Experimental Analysis
Model Evaluation
FollowTable benchmarks three model categories:
- General-purpose retrievers (e.g., BGE, E5, OpenAI)
- Table-specialized retrievers (e.g., Tapas-DTR, Table-GTR, Birdie)
- Instruction-following retrievers (e.g., INSTRUCTOR, GritLM, Promptriever, Qwen3-Emb)
Key findings:
- Table-specialized retrievers only outperform others on in-domain data, lacking cross-domain robustness and instruction-following capability.
- Instruction-following models substantially improve IRS (e.g., Promptriever yields IRS ~26.2 vs. <5 for most non-instructional models), but performance remains far from optimal.
- Re-rankers and list-wise LLM-based models (e.g., Gemini-3-Pro) can close a significant fraction of the gap, but at high computational cost.
Entity-centric structure constraints (S2) are consistently the most challenging, while semantic boundary (C1) exhibits the highest instruction compliance for all architectures.
Figure 6: nDCG@10 and IRS breakdown by instruction type, showing increasing model difficulty from content-scope to schema-centric constraints.
Negation Sensitivity and Positive Attention Bias
Dense retrievers and even several instruction-aware ones demonstrate high Negation Failure Rates (NFR > 0.6), indicating a systematic "positive attention bias" toward tables containing excluded entities, undermining logical negation handling.
Figure 7: Rank shift analysis under attribute-centric structural instructions; even SOTA retriever models often promote instruction-violating tables (red/orange) due to insufficient constraint understanding.
Re-rankers vs.
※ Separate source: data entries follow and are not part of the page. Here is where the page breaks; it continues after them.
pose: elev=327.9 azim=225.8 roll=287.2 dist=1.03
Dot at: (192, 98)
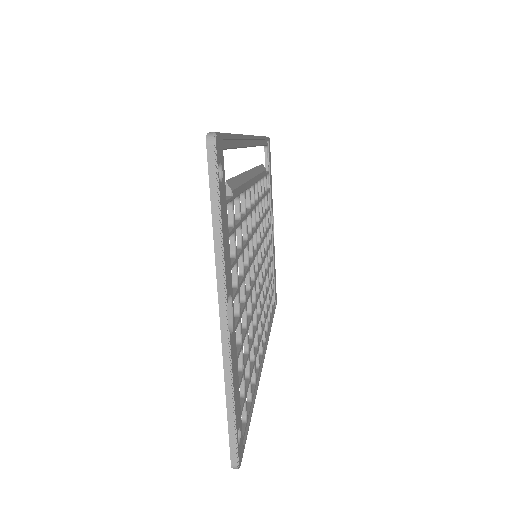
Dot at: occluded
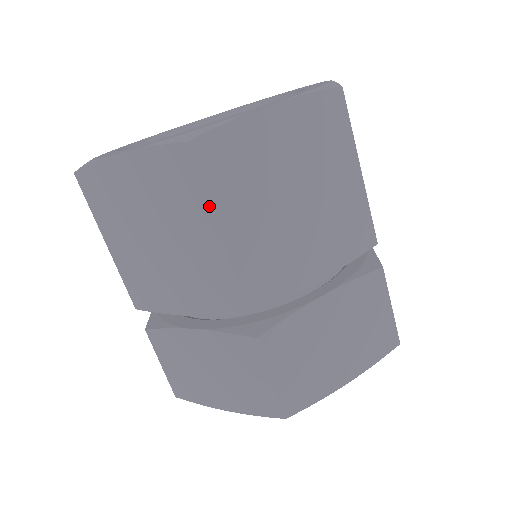
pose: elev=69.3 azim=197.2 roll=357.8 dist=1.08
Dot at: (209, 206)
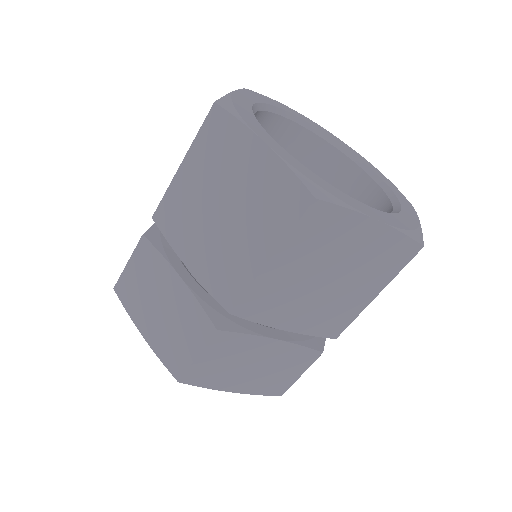
Dot at: (390, 281)
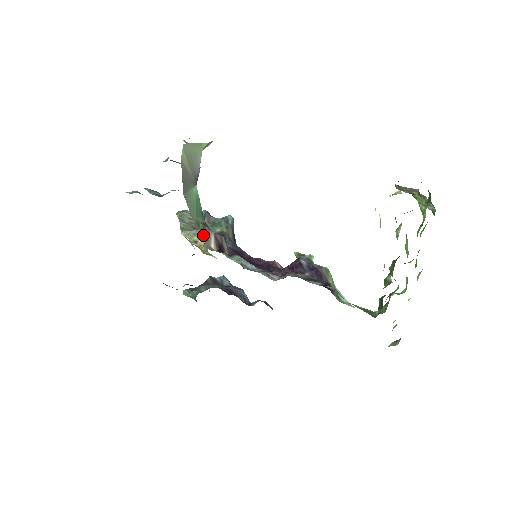
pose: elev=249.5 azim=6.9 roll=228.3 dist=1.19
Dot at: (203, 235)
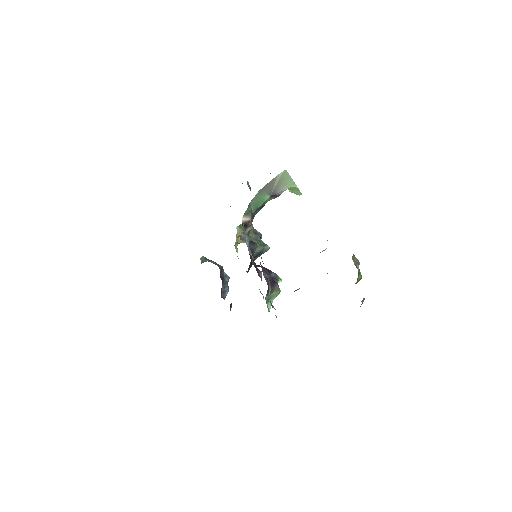
Dot at: occluded
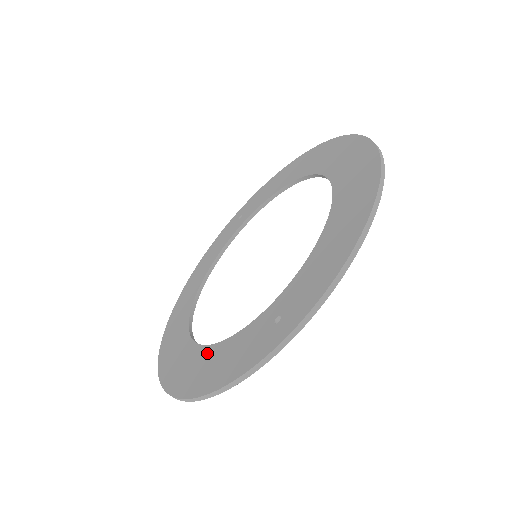
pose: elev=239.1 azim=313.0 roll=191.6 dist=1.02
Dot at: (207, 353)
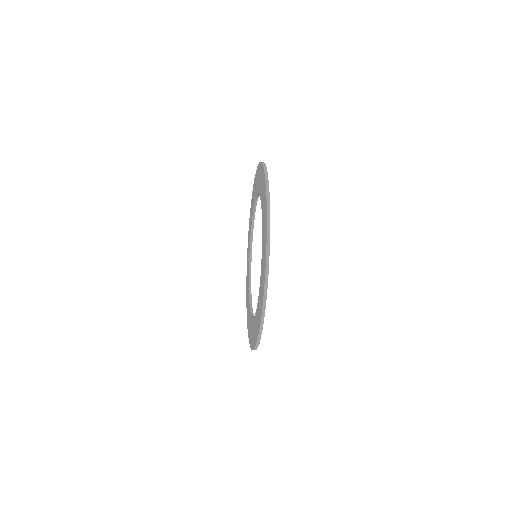
Dot at: (253, 323)
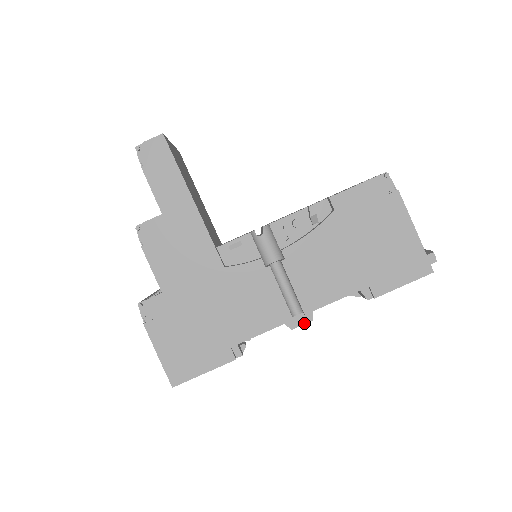
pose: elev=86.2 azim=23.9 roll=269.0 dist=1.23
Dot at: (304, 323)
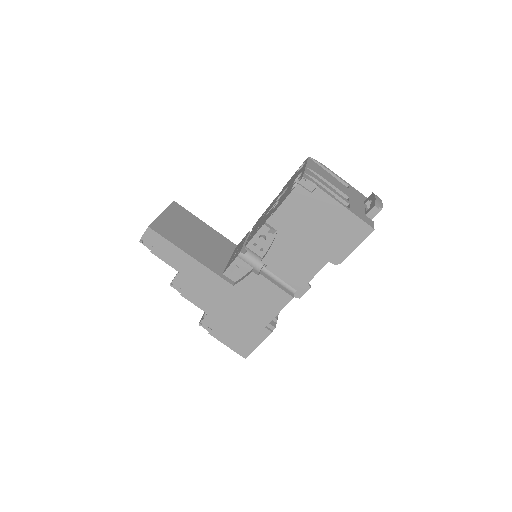
Dot at: (305, 291)
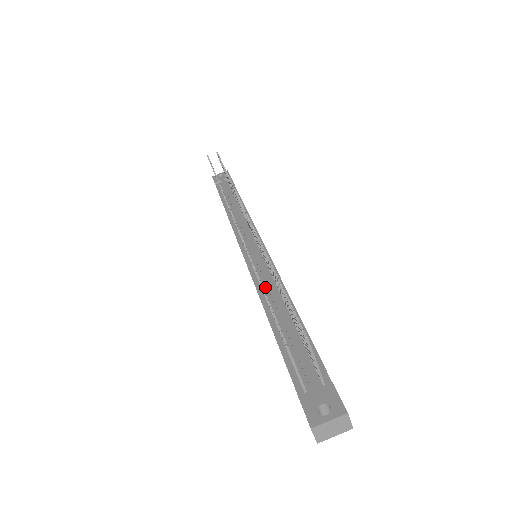
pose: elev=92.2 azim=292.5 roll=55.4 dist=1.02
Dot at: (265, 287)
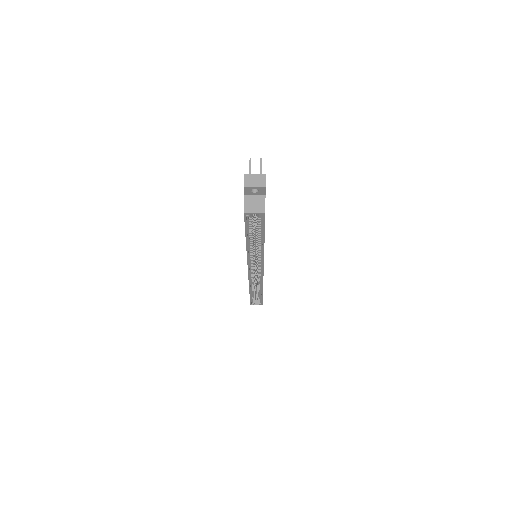
Dot at: occluded
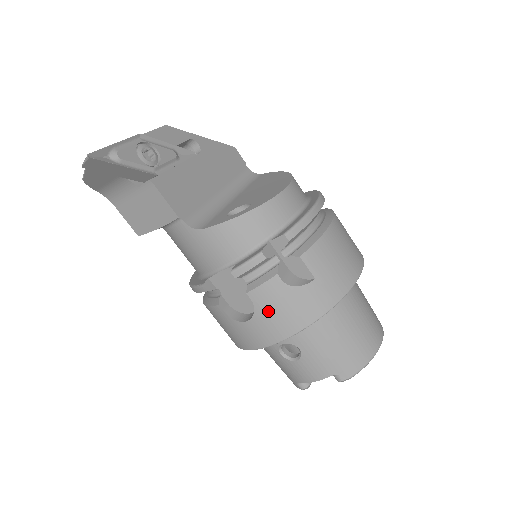
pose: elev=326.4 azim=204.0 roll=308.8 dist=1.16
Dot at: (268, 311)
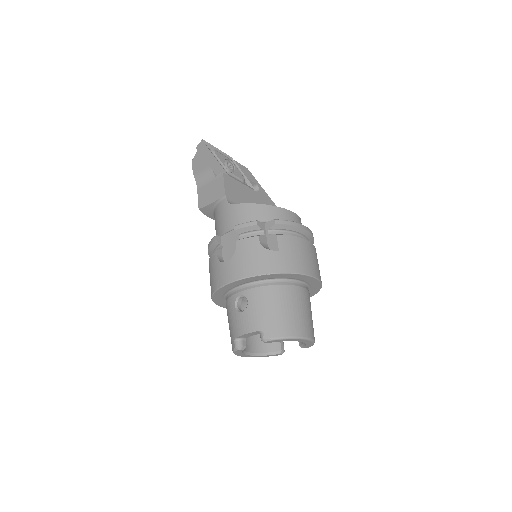
Dot at: (242, 256)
Retrievers
While state-of-the-art re-rankers (e.g., Rank1, FollowIR, Gemini-3-Pro) achieve significant IRS gains (up to +58.1 compared to bi-encoders), they incur 1–2 orders of magnitude higher latency. This shift illustrates the cost–accuracy tradeoff inherent to modeling complex instruction adherence.
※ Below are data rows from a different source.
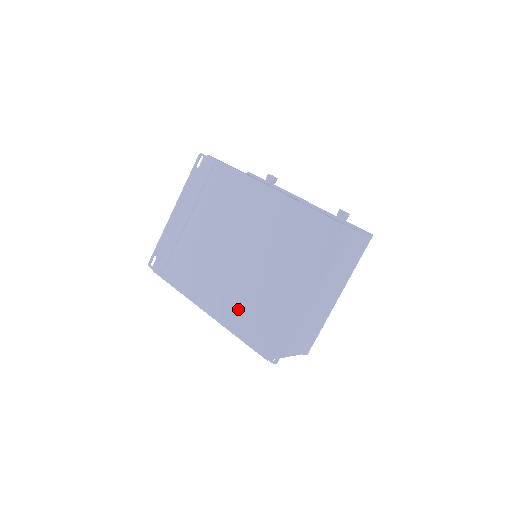
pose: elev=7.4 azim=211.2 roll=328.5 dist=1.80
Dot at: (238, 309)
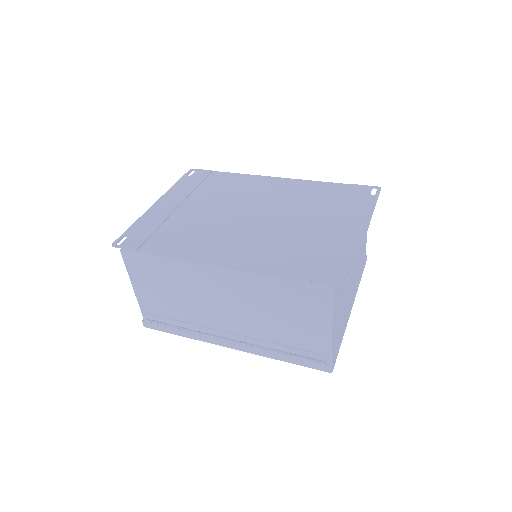
Dot at: (271, 255)
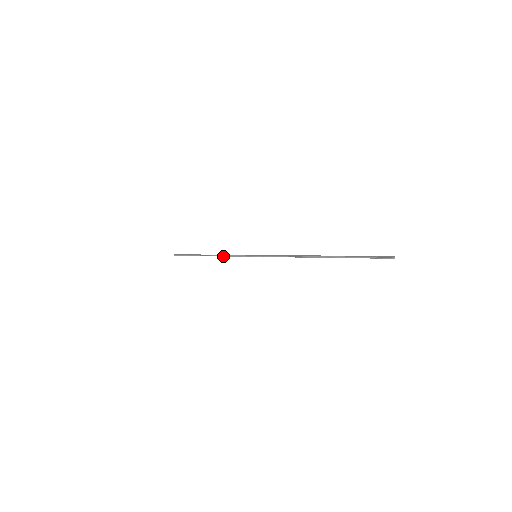
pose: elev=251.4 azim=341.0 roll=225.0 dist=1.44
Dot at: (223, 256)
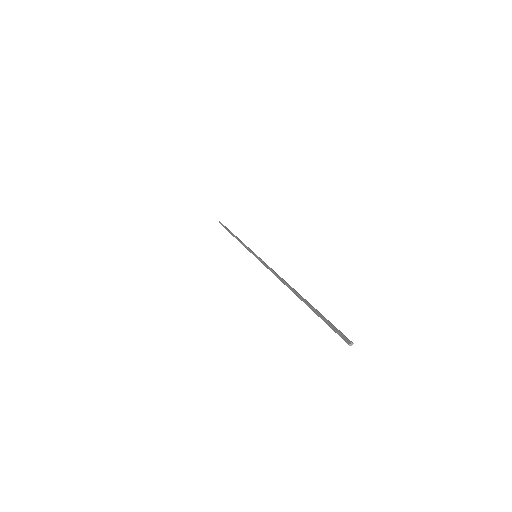
Dot at: (239, 241)
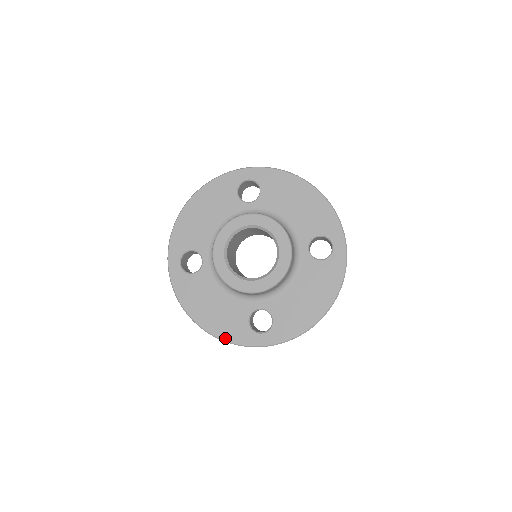
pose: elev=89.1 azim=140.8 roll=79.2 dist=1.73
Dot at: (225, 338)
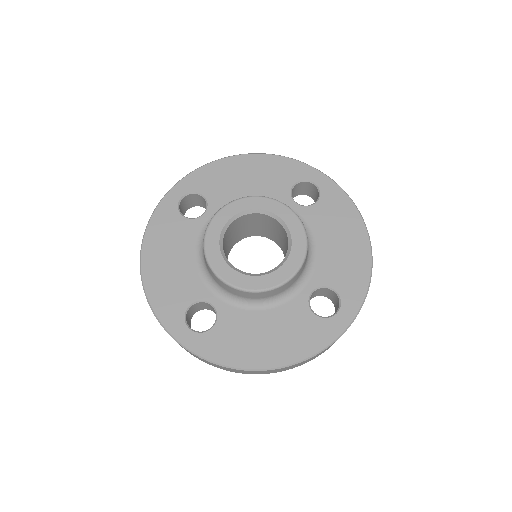
Dot at: (152, 300)
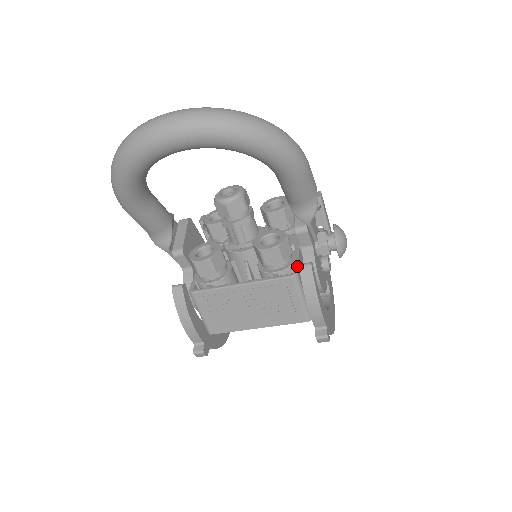
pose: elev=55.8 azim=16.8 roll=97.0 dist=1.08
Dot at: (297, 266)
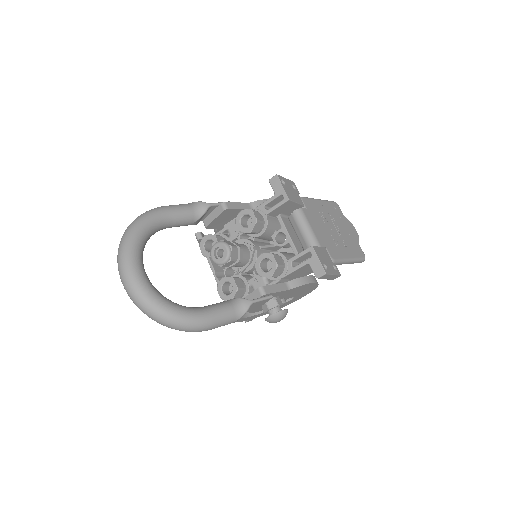
Dot at: occluded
Implications and Future Directions
The FollowTable benchmark surfaces fundamental limitations in current table retrievers:
- Structural encoding alone is not enough—models require explicit instruction-based alignment during training to reason over schema-grounded constraints.
- General-purpose retrievers, despite strong ad-hoc performance and robustness, lack mechanisms for fine-grained instruction-following unless instruction tuning is employed.
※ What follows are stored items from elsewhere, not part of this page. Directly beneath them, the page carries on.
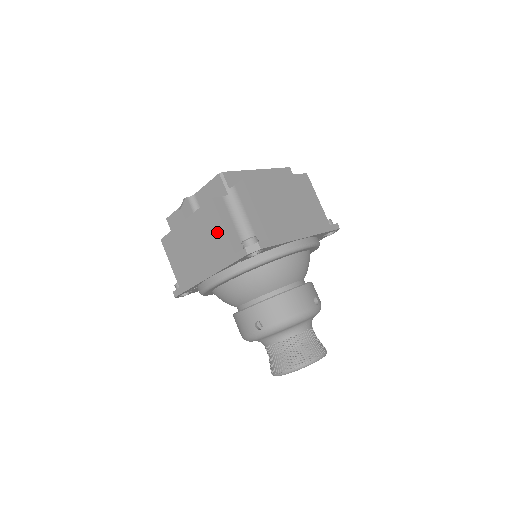
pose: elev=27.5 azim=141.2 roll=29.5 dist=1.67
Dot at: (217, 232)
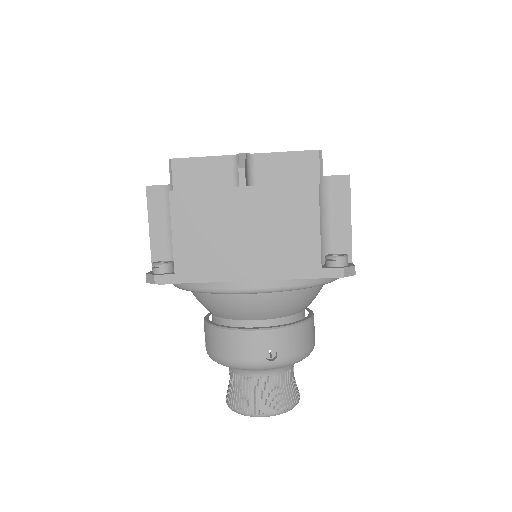
Dot at: (303, 229)
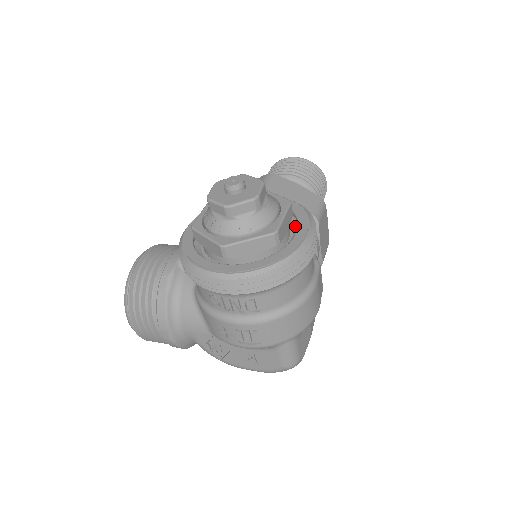
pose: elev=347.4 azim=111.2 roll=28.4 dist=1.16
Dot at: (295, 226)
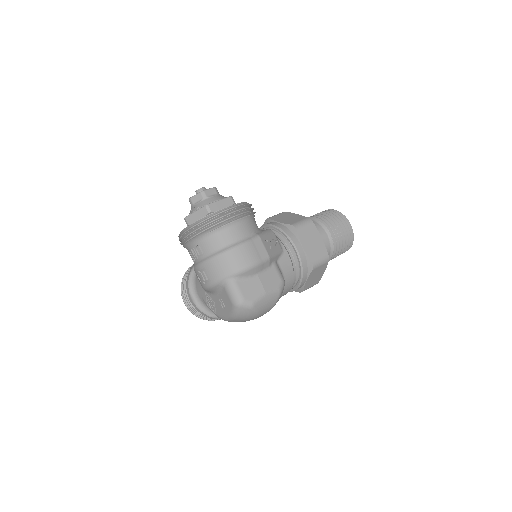
Dot at: occluded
- Performance on instruction-following cannot be evaluated by traditional IR metrics, necessitating tailored metrics like IRS.
- Current retrievers and cross-encoders remain susceptible to logical inversion (negation) failures, warranting research on reasoning-augmented and logic-aware architectures.
Practically, these results have direct consequences for the design and deployment of agentic retrieval-augmented generation (RAG) systems: effective deployment in user-facing or multi-modal assistants mandates accurate instruction-following, not just topical relevance.
Theoretically, the IFTR paradigm formalized and benchmarked in FollowTable constitutes a new compositional reasoning challenge for information retrieval, requiring advances in multi-view encoding, natural-language reasoning over schema, and instruction-driven representation learning.
Conclusion
FollowTable establishes the IFTR task and enables systematic measurement—in both breadth and depth—of instruction-following in table retrieval. Empirical evidence emphasizes both the need for architectures explicitly sensitive to instruction constraints and for instruction-aligned pre-training objectives. As IFTR reflects emerging user interaction paradigms in structured data retrieval, further research is needed on ultra-efficient, logic-sensitive, and instruction-conditioned models—potentially integrating symbolic reasoning or advanced prompt-tuning—toward robust, instruction-following retrieval systems for next-generation AI agents.